BEGIN SOURCE DATA

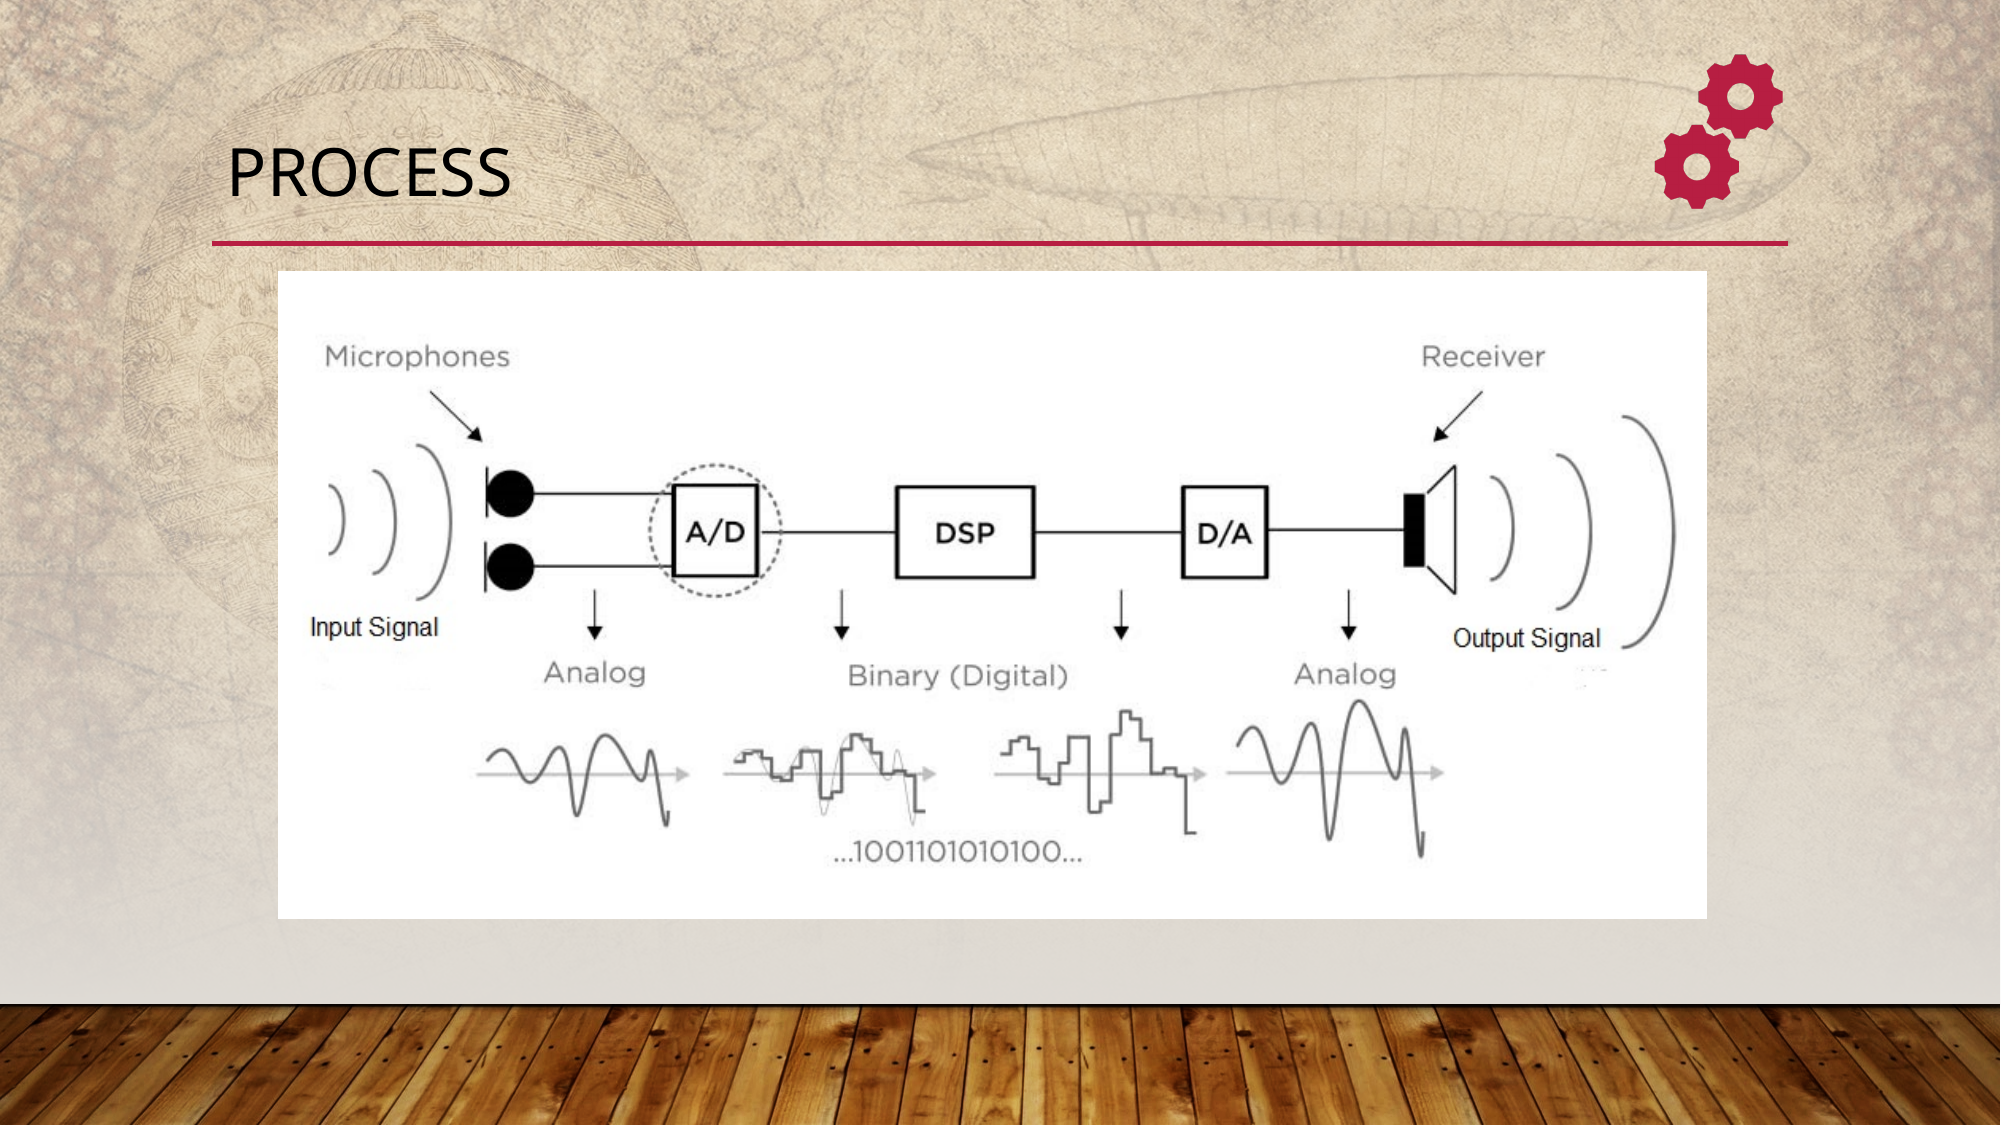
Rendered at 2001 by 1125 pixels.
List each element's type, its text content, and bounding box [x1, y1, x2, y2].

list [278, 271, 1707, 920]
picture [0, 1004, 2000, 1125]
picture [1626, 39, 1812, 225]
title process [211, 131, 1789, 230]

END SOURCE DATA

- [GOAL OF THE EXERCISE] Retype each of the entries above exactly as it appears, with no pictures.

- [COMPLETED EXERCISE]
Rendered at 2001 by 1125 pixels.
List each element's type, its text content, and bounding box [x1, y1, x2, y2].

list [278, 271, 1707, 920]
picture [0, 1004, 2000, 1125]
picture [1626, 39, 1812, 225]
title process [211, 131, 1789, 230]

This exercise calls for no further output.